Embeddings

Embeddings are numerical representations of data that capture semantic meaning and context. Data with similar meanings or relationships are represented by embeddings that are “closer” to each other in a shared vector space. Embeddings can be generated for various modalities, including text, images, audio, and more, allowing for a wide range of applications in machine learning and artificial intelligence. For example, embeddings enable comparisons, clustering, and semantic understanding of complex data types.

Text Embeddings

Text embeddings specifically represent textual data in a vector space. These embeddings help capture the semantic meaning and context of the text, enabling comparisons between different texts. For instance, the sentences “I took my dog to the vet” and “I took my cat to the vet” would have similar embeddings because they describe a comparable context.

To generate text embeddings, use the embed method. This method accepts a string or a list of strings as input and returns an EmbeddingResponse object. Here’s an example:

from switchai import SwitchAI

client = SwitchAI(provider="google", model_name="text-embedding-ada-002")
response = client.embed(
    input=[
        "I took my dog to the vet",
        "I took my cat to the vet"
    ]
)

print(response)

The response includes the embedding vectors along with additional metadata:

{
    "id": null,
    "object": "list",
    "model": "text-embedding-ada-002",
    "usage": {
        "input_tokens": 10,
        "total_tokens": 10
    },
    "embeddings": [
        {
            "index": 0,
            "data": [0.1, 0.2, 0.3, 0.4, 0.5]
        },
        {
            "index": 1,
            "data": [0.6, 0.7, 0.8, 0.9, 1.0]
        }
    ]
}

The dimensionality of the embedding vectors depends on the model used. For example:

  • OpenAI’s text-embedding-ada-002 model generates 1,536-dimensional embeddings.

  • Google’s models/text-embedding-004 model generates 768-dimensional embeddings.
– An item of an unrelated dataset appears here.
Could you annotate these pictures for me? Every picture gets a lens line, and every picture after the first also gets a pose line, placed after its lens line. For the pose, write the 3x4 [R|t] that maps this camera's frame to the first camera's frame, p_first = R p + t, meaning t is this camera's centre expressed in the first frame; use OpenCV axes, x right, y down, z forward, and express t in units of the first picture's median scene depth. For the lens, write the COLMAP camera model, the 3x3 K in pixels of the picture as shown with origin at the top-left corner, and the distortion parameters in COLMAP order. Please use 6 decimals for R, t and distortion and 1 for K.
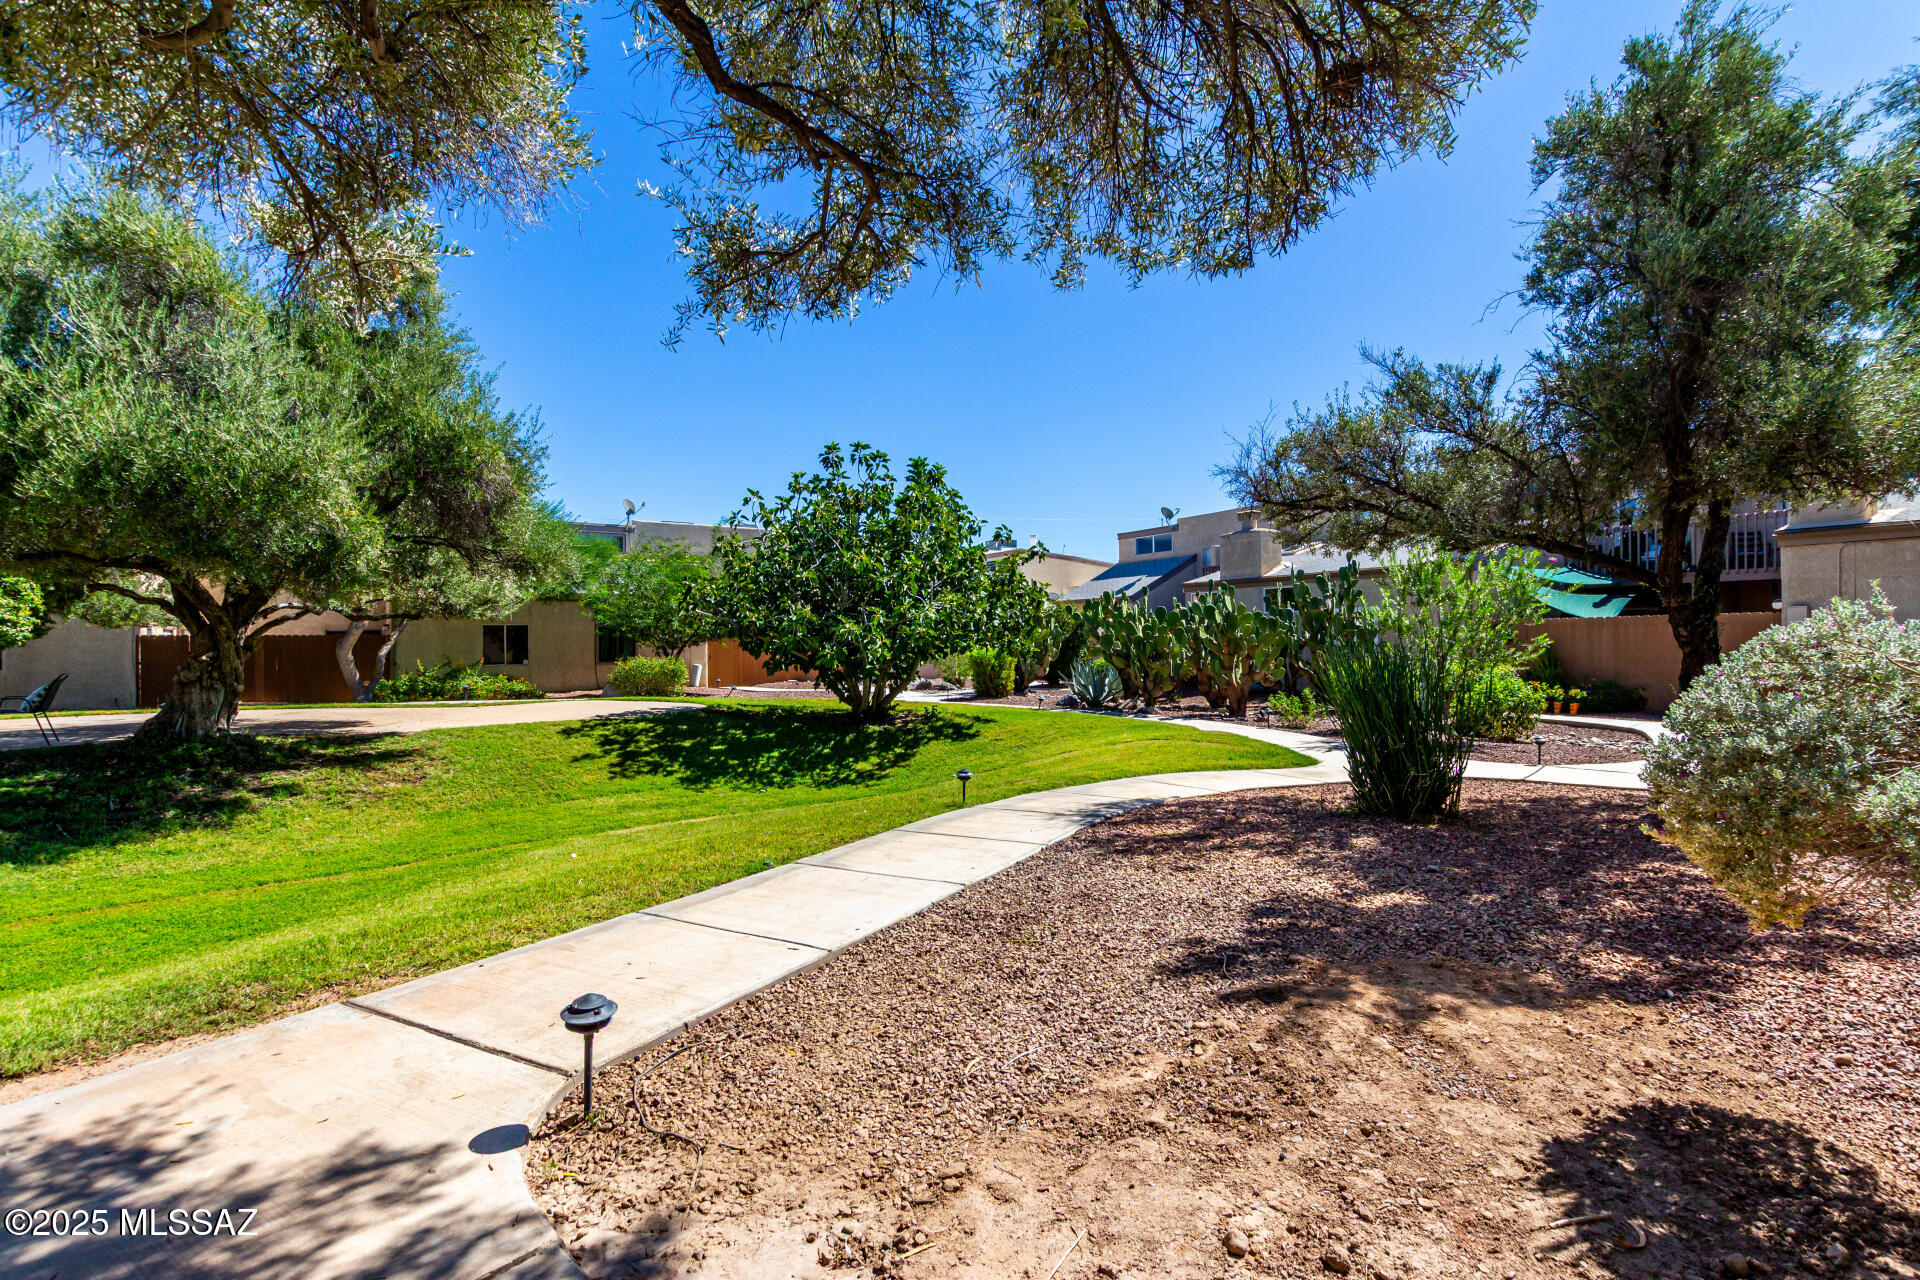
lens RADIAL K [[907.5, 0, 969.7], [0, 907.5, 642.8], [0, 0, 1]] dist [0.006769, 0.000339]
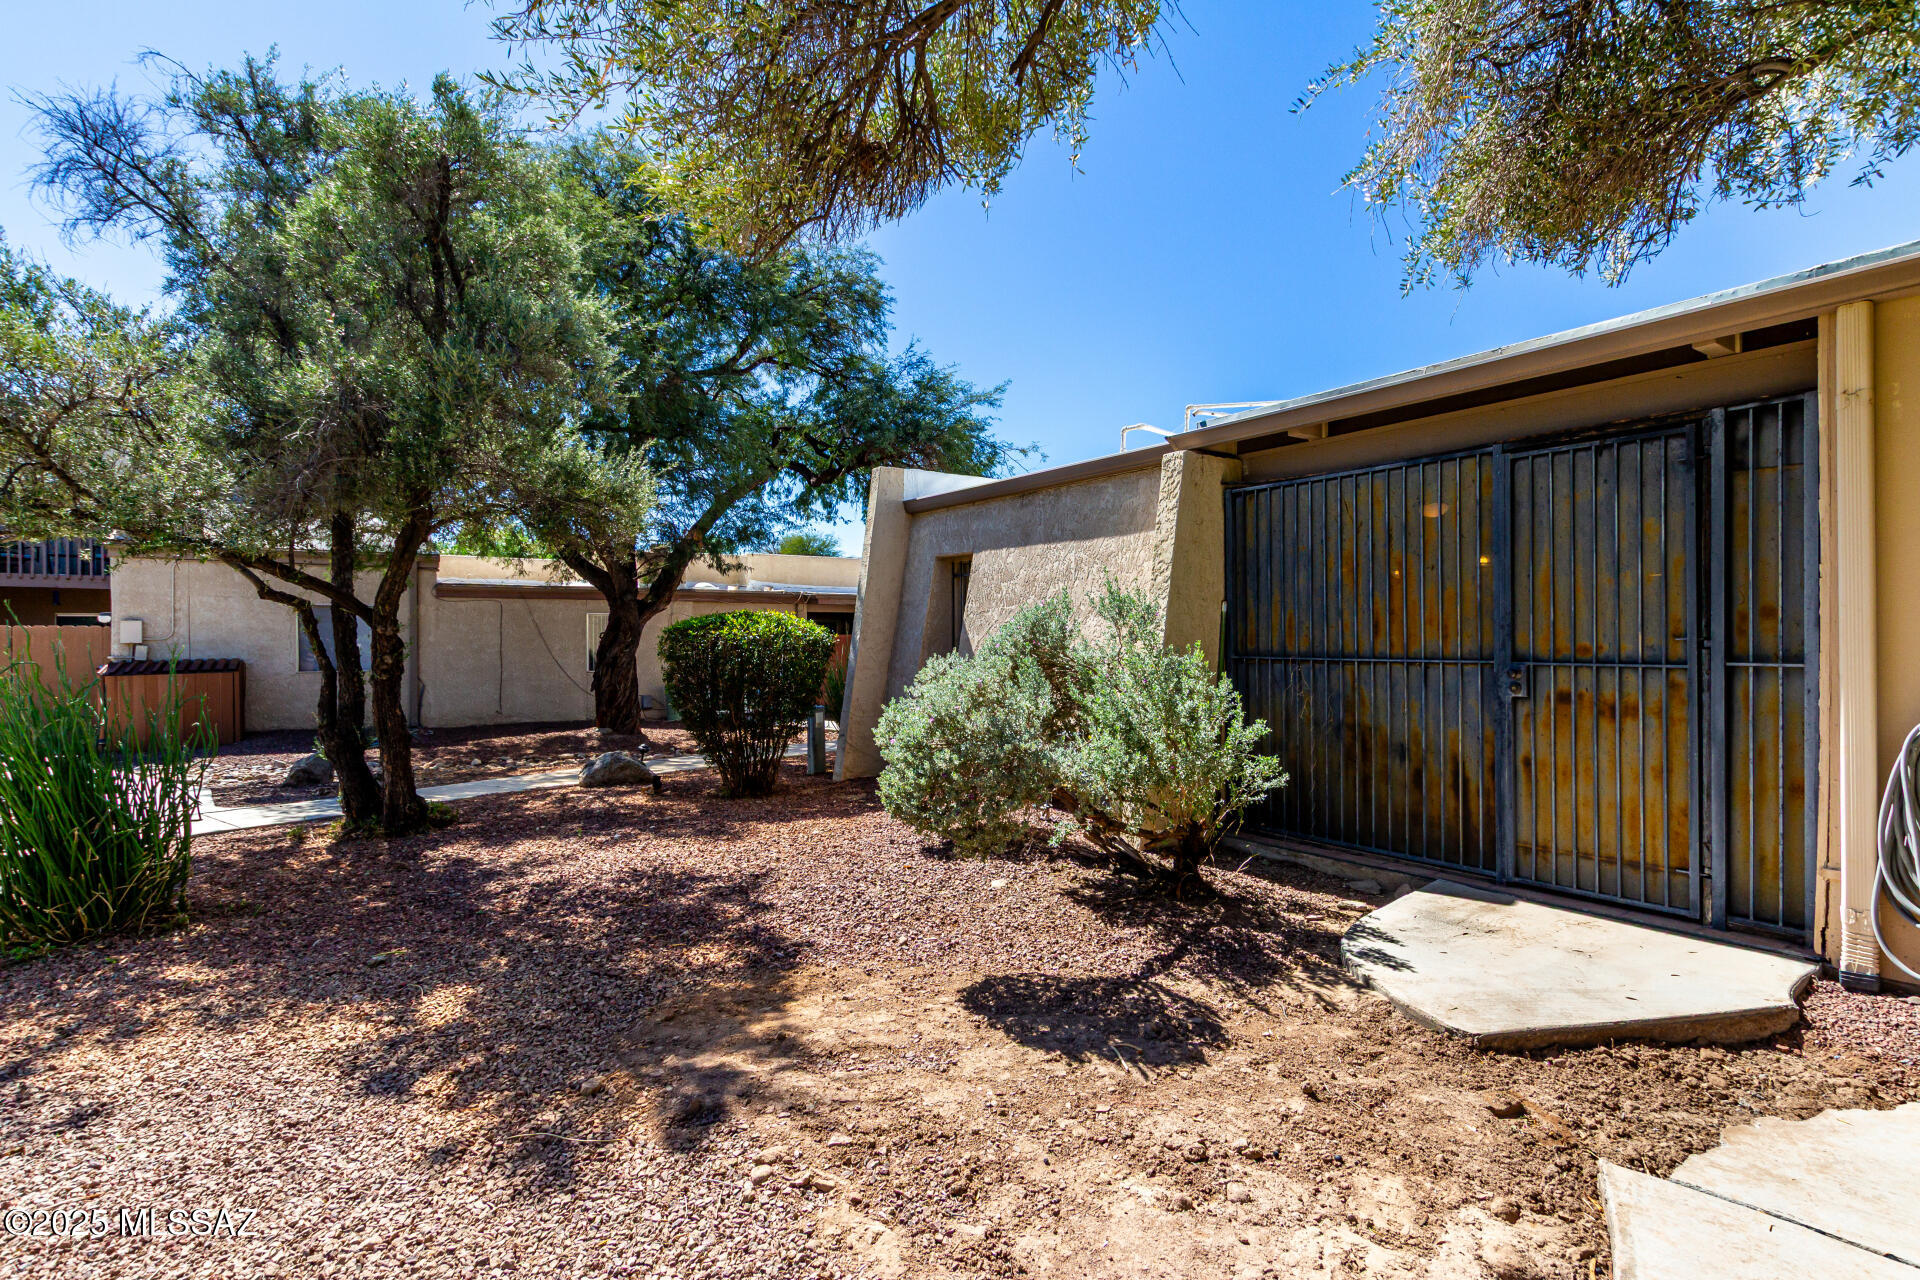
lens RADIAL K [[907.5, 0, 969.7], [0, 907.5, 642.8], [0, 0, 1]] dist [0.006769, 0.000339]
pose [[-0.050137, 0.006548, 0.998721, -0.560573], [0.000116, 0.999979, -0.006550, -0.052340], [-0.998742, -0.000213, -0.050137, 0.820591]]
Higher dimensionality enables more nuanced text representations, allowing for deeper semantic comparisons.

Multimodal Embeddings

Multimodal embedding models transform unstructured data from multiple modalities into a shared vector space. These models support text and content-rich images, such as figures, photos, slide decks, and document screenshots. This eliminates the need for complex text extraction or ETL pipelines.

from switchai import SwitchAI
from PIL import Image

client = SwitchAI(provider="VoyageAI", model_name="voyage-multimodal-3")
response = client.embed(
    input=[
        "I took my dog to the vet",
        Image.open("dog.jpg")
    ]
)

print(response)

This returns the embeddings for the text and the image in a shared vector space via the EmbeddingResponse object. The embeddings can be used to compare the text and the image, or to analyze their relationships.